Shindou Hikaru was happy.

He was seventeen years old and today had been promoted to 3-dan. Akari had congratulated him, he had finally asked her out, and she had said yes! Then, this afternoon he had gone to Touya's Go Salon and had actually won. It wasn't the first time he had won against Touya, but this time it felt like he'd won because he'd played a great game, not because of some fluke. Touya and he had fought, of course, and he'd stormed out, but it didn't really matter; that was their way of being friendly with each other. Now he would go home, eat ramen, replay one of Shuusaku's games and go to bed. Yes, everything was going well.

If only Sai were here.

Hikaru gripped his fan a little tighter. It was amazing how strong his feelings were whenever he thought about the ghost, even this long after Sai's still unexplained disappearance. For example, not too long ago Hikaru had panicked in the middle of the night because he couldn't remember what Sai's voice sounded like. He had raced to the bathroom to hyperventilate and his parents had come to worry over him. Oddly enough his father was the one who eventually calmed him down. Hikaru's father's voice was a lot like Sai's, only deeper and without that constant smile behind it. His mother couldn't understand why Hikaru now went out of his way to talk to his father.

Still, Hikaru found himself reciting details about Sai so he wouldn't forget. Just what shade of blue were his eyes? What did he do with his fan besides point out moves during games? What were his opinions on this subject or that modern 'improvement'? He did this because he was worried (as much as he allowed himself to without going into the condition he'd been in the first few months after Sai's disappearance) about his state of mind concerning his old friend. These days he could go for a whole day without thinking about Sai, and had once even caught himself wondering if he had imagined the ghost.

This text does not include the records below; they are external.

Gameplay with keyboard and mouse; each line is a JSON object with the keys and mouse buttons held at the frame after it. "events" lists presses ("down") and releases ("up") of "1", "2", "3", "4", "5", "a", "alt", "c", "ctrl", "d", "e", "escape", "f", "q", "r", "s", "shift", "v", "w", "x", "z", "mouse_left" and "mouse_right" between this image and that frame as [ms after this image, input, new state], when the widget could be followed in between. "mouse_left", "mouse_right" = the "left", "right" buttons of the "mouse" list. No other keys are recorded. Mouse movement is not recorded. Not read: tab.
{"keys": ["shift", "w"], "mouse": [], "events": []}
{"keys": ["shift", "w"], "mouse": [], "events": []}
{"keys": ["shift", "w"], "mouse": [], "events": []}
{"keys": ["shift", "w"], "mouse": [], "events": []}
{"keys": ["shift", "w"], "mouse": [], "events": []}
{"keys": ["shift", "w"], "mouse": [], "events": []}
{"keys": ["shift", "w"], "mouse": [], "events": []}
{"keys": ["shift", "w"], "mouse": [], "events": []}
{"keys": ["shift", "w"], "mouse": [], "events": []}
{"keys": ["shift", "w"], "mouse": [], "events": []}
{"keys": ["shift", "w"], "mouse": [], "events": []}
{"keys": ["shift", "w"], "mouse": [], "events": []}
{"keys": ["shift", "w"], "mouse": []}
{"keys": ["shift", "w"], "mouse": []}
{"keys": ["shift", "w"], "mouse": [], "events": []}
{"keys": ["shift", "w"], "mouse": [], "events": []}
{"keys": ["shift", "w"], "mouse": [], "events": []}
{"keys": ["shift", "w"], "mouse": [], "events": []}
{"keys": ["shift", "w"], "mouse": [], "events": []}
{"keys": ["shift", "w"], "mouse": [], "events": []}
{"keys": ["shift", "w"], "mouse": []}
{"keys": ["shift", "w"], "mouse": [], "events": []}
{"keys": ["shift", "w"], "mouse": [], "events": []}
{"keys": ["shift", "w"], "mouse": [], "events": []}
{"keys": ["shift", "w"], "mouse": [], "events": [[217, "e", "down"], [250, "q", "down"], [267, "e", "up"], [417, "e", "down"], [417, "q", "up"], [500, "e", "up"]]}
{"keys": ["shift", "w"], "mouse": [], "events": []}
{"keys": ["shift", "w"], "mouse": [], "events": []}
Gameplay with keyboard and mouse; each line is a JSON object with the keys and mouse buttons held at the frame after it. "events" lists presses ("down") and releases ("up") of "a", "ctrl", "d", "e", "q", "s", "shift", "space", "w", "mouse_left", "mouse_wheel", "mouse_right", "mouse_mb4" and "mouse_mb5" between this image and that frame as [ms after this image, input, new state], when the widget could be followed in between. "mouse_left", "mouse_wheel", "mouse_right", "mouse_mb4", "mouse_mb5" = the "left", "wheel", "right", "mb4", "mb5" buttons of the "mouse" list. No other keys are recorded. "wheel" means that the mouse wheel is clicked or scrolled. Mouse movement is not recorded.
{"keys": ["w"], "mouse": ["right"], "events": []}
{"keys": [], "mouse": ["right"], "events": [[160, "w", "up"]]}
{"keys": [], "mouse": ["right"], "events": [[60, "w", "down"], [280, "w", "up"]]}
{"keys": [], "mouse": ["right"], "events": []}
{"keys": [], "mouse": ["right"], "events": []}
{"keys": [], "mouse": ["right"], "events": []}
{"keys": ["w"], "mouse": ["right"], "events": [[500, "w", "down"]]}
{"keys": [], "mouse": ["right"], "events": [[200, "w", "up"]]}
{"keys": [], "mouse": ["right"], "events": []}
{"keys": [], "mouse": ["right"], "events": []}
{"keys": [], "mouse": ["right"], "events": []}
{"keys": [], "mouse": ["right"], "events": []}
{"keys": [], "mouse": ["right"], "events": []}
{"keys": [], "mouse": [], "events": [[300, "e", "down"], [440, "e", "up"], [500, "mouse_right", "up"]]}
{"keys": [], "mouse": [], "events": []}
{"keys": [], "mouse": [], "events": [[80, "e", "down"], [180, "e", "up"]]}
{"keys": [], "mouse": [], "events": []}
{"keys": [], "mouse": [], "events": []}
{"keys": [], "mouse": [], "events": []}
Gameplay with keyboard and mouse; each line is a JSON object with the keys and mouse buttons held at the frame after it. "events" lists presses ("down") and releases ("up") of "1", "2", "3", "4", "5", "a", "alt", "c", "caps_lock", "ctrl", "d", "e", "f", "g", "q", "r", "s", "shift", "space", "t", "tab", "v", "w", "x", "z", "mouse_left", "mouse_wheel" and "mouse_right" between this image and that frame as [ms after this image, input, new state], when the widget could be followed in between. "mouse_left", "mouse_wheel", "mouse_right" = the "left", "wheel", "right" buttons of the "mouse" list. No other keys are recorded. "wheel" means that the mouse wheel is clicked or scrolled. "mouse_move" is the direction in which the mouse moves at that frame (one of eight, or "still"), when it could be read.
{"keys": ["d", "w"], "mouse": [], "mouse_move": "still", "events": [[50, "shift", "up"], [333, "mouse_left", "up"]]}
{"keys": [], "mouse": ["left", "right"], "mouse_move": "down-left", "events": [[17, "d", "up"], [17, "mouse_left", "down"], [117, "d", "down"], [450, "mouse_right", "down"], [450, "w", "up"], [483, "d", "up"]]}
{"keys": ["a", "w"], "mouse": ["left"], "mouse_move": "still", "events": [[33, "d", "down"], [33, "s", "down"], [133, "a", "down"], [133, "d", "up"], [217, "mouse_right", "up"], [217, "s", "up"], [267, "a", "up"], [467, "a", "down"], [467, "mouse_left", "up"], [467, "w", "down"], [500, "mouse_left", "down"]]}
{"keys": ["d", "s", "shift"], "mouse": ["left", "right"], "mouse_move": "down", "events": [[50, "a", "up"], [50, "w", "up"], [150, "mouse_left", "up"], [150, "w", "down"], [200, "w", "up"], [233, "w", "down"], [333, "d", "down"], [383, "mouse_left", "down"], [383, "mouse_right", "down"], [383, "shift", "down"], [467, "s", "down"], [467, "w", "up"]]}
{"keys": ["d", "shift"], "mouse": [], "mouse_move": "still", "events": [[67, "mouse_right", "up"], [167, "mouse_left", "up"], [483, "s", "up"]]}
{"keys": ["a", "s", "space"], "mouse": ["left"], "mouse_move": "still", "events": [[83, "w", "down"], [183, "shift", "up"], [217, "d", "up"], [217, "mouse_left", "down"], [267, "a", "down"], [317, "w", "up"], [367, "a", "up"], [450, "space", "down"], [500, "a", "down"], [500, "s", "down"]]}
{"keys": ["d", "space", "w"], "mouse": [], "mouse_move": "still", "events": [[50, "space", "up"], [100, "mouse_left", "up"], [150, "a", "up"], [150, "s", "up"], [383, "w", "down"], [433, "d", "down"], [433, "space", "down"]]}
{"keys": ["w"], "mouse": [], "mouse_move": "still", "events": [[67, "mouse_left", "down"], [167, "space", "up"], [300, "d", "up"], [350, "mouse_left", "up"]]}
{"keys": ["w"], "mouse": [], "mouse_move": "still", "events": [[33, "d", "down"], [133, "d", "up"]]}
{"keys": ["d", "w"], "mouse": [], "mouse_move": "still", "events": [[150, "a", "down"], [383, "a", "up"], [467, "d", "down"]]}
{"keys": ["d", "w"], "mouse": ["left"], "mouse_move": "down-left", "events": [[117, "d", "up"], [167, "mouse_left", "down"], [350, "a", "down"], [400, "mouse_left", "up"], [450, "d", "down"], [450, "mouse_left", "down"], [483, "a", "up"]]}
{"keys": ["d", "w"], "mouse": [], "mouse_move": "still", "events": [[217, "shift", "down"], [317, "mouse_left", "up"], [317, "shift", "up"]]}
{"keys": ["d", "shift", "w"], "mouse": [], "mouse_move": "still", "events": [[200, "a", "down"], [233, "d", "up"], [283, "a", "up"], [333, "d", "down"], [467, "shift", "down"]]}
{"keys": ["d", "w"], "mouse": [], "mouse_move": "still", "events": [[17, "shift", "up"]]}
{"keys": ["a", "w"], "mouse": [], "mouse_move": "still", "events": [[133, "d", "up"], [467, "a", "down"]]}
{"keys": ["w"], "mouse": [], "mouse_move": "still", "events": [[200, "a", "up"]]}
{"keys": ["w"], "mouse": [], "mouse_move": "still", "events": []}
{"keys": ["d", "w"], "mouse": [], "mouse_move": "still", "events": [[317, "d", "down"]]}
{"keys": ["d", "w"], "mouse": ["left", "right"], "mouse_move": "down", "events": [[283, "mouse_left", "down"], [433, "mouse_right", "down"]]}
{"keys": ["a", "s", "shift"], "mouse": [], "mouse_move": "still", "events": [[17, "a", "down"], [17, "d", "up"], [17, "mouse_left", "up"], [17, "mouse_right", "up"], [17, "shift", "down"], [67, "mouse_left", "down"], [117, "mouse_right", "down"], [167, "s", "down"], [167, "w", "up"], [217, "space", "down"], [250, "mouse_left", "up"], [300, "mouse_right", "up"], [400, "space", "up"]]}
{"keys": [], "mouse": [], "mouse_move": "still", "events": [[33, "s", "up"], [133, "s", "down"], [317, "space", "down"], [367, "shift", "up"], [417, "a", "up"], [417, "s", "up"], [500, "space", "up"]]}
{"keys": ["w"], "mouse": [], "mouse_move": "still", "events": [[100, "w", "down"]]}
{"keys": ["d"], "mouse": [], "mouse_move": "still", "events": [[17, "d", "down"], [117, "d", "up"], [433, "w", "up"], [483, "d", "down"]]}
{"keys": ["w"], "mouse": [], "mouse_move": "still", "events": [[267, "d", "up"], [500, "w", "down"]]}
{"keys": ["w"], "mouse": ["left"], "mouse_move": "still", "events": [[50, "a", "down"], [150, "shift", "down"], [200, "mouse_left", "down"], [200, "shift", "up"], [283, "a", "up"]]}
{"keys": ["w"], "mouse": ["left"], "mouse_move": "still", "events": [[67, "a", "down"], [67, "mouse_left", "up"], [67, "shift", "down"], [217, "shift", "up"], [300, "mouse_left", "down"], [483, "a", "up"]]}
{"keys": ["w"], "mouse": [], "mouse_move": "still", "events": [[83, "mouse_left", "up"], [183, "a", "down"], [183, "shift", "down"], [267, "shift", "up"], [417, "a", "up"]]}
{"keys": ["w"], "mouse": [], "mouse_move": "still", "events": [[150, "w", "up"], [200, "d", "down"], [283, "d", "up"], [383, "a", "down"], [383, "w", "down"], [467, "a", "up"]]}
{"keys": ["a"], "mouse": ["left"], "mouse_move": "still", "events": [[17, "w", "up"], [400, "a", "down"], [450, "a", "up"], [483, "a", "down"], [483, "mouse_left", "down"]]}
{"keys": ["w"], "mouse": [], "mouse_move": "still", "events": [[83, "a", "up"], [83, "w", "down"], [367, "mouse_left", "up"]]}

Of course, if he doubted Sai's existence, all he had to do was mention NetGo to Waya. No matter how he worded it, Hikaru could not believe that he had created that Go himself.

Even now, after two years alone, Hikaru missed Sai's constant presence. He missed his unwavering support when no one else believed Hikaru was worth it, his reproaches on Hikaru's lack of manners, his enthusiasm for Go, and even his whined "Hikaruuuuuuu!" Hikaru still talked to the ghost constantly, although it had been years since he'd pushed for an answer.

Sai had only come back once, and that was in the dream after his first match with Touya. Hikaru firmly believed that the ghost had actually been there and had truly given him the fan. After that Sai hadn't come to him in his dreams. He had dreamed about the ghost since then, though. Once or twice he'd had nightmares about his disappearance, but usually it was just his normal dreams with the addition of the ghost. When Touya's father had come home from working with the Beijing team, Hikaru dreamt that a printer was trying to eat him, and instead of saying anything helpful Sai kept asking what a printer was supposed to do. The next day Hikaru had run into Touya-sensei, and the former Meijin had asked tentatively about Sai. Instead of answering, Hikaru had smiled and gone into an all-out ramble into everything he knew about printers, how they worked, what they did, and any trivia he had picked up at Mitani's sister's NetCafe. Touya's dad seemed to understand, but Ogata-sensei and Touya, who had been nearby, treated him like a bomb about to blow up for the next several days.

He never could define what his relationship with Sai had been. Sai was his teacher and he was Sai's student, of course, but that sounded far too distant and only covered a small part of their relationship. They were too close to be just friends or brothers, and thinking of Sai as his father was just...weird. Hikaru believed that there was no word for the unique bond, but he sometimes wondered how Sai felt about it. After all, Hikaru had made tons of friends since he was twelve, but in the same time, the only friend Sai had ever made was Hikaru. Hikaru knew that Sai watched over his friends and cared about them, but didn't think about that too much. It was disturbing that Sai had considered himself part of his Go club or Insei group and cared so much about Hikaru's friends and their Go, but they had never even heard of Sai.

Yes, Hikaru was happy, but sometimes he was afraid he would forget Sai, or he'd wish Sai would come back to him in a dream again, or he'd wonder how the greatest Go player of all time could become so caught up in the drama of a Junior High Go Club, because sometimes a fan and a game just weren't enough.


End file.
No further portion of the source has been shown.